A House of Secrets
Peter Huang and his three sisters were raised in a house of secrets in a small town in Ontario. When he was born, he was given the Chinese name of Juan Chaun which translates as powerful king. He was the only son and was expected to be an example of masculinity and power. However, his is not how Peter saw himself for he was certain that he was a girl. In this coming-of-age story that shows us how much it costs for one to follow the path that was planned by others and not his own heart. This is the story of struggles with gender and with finding a place in society.
Peter lives in the shadow of domineering father and was a boy among boys at school. When he gets his first job late, he has to deal with a tough boss in a restaurant. He moves into his own place and almost divorcing himself from contacts with his family aside from his sisters. As he explores who he is, he has intimate relations with females.
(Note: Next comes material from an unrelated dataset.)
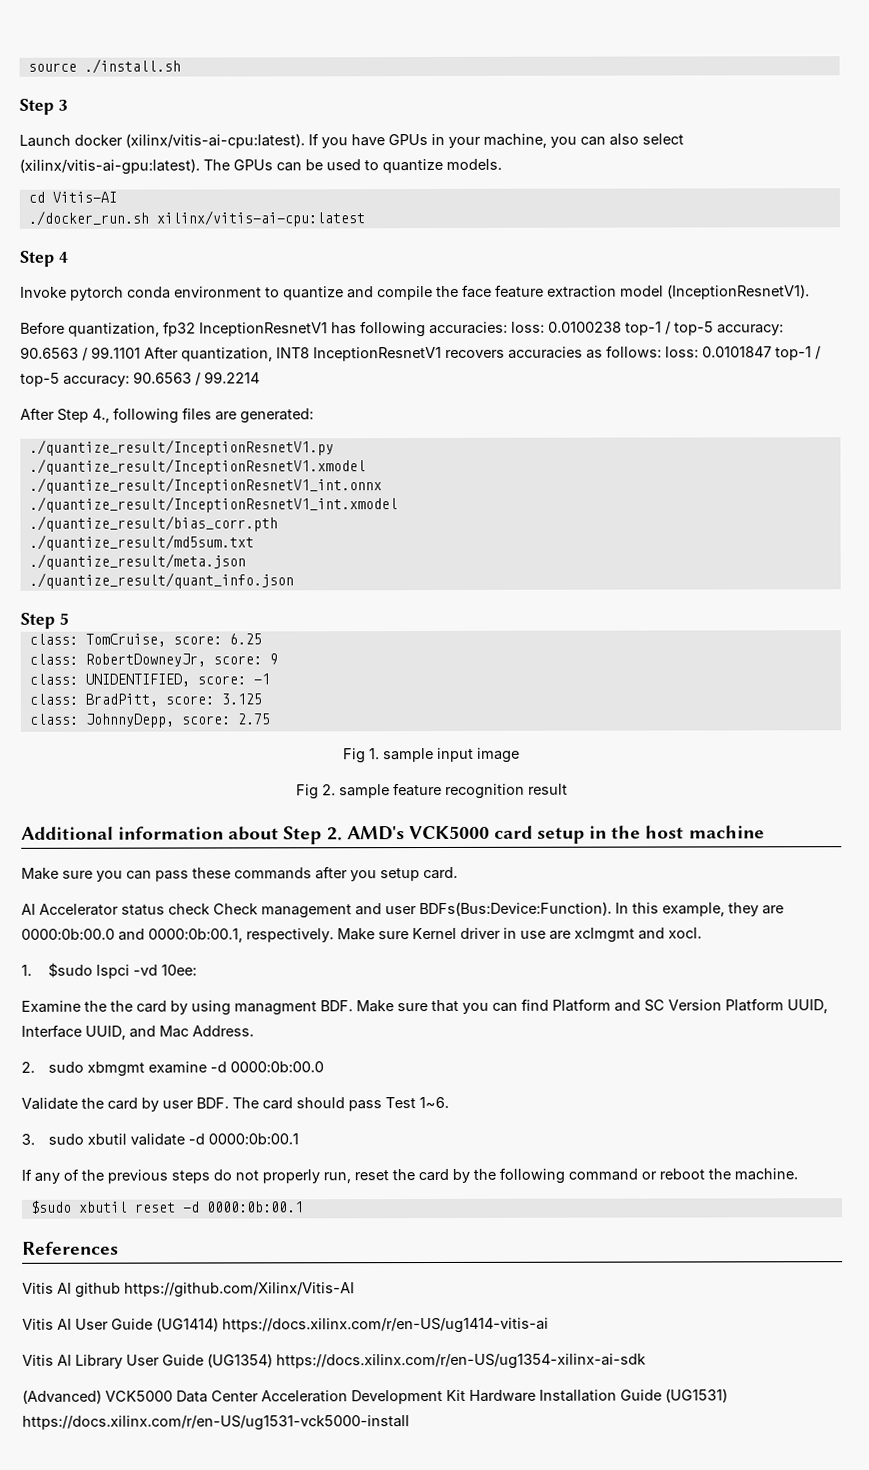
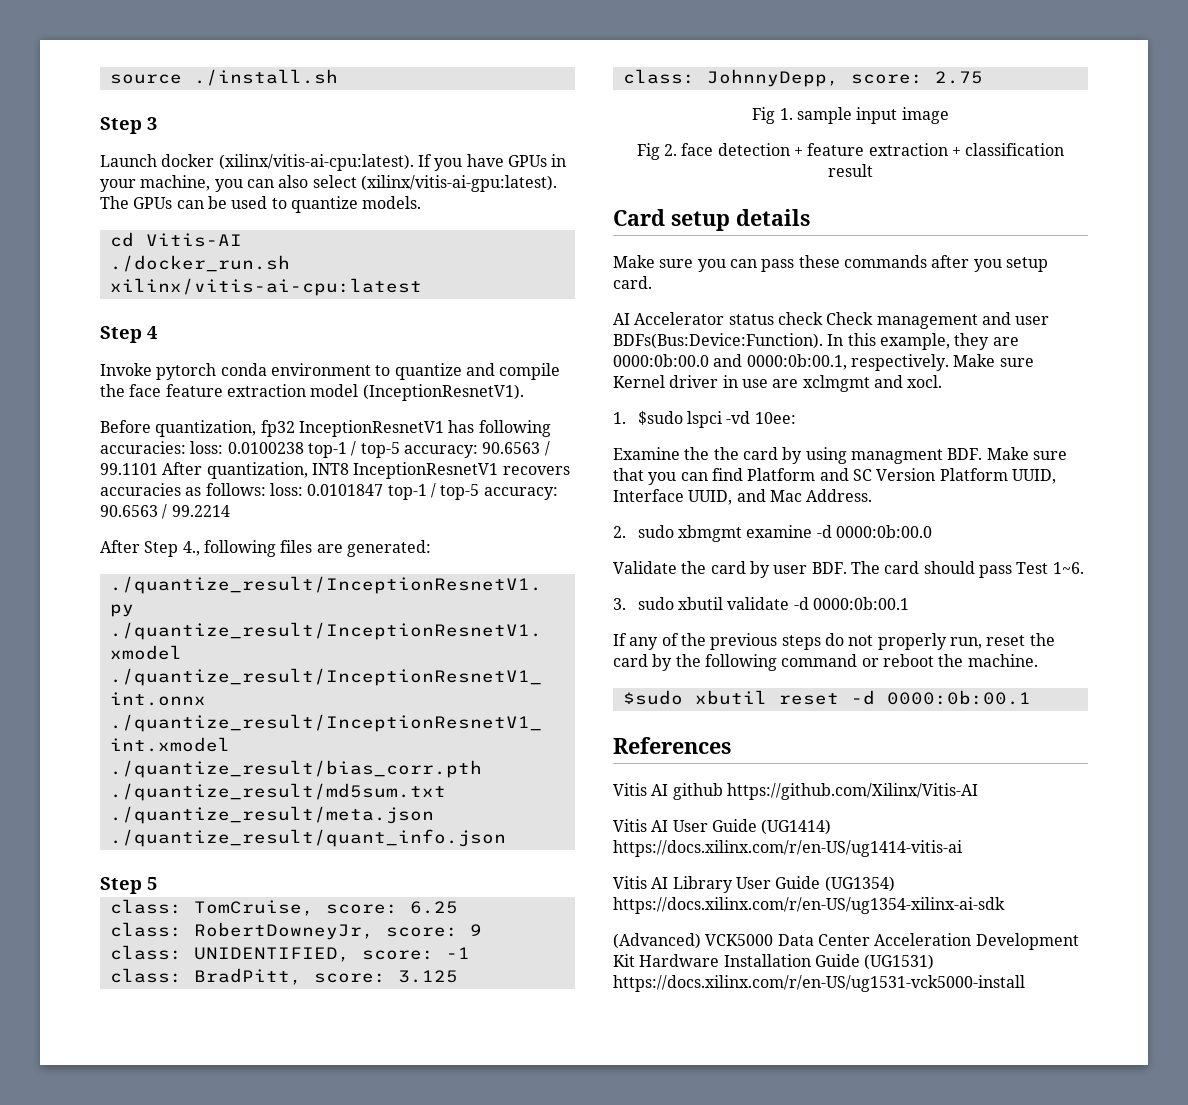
[338,782,568,799] [21,825,765,845] sample feature recognition result // Additional information about Step 2. AMD's VCK5000 card setup in the host machine -> [681,143,1065,156] [828,164,873,177] [613,209,810,231] face detection + feature extraction + classification result // Card setup details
Peter’s parents were always remote—not only did he not know his parents’ names, he did even know where they had come from until late. At home, English was the spoken language. Peter begins to move toward a feminine personality when he begins to work and is out of the family home. He had never really been much of a son and his father abused him verbally and his peers did so physically because of his feminine ways. He had a rough childhood as a gender non-conforming child in a home and a society that stifled him. He stayed in the closet well into his adult years and he internalized the hate he felt. He knew that he was the only person like him. Because of the way that the author treats the subject, we feel Peter’s pain and his humiliation. He suffers being marginalized and different. He had been forced to accept himself as male but he knows that he is really female. He knows that he is a girl in a boy’s body.
It was not just Peter who wanted himself to be a female. His three sisters did so as well. His father was determined to impose masculinity upon him and this had severe effects on Peter both emotionally and psychologically. He naturally experiences violence at school. When he was an adult he moved to Montreal and began to watch how others related and began to experiment with cross-dressing and explored the possibilities of a sexual and emotional life that had been denied to him. Only after his father’s death do the other members of his family begin to explore the alternatives to the kind of lives that are defined by traditional Chinese social and gender roles.
There is no denying that this is a didactic narrative as we always feel that the story is as much about the tyranny of traditional patriarchy as it is about gender. We certainly become aware of the misguided assumptions patriarchal societies impose on developing children, about the narrow and destructive limits on behavior and expression, even thought, imposed by societies. Peter did not allow himself to be limited by those who want to force masculinity or by those who understand and want to help him find self-identification. In fact, this reads more like a study than as a novel. Unfortunately, everything is predictable but it is still valuable to those who are experiencing or have experienced what Peter did. I just wanted the book to say more than it did and there is nothing new here—I have read it all before, several times. By making it a story of an Asian perhaps the author felt that she was going somewhere new but it is the same old story retold.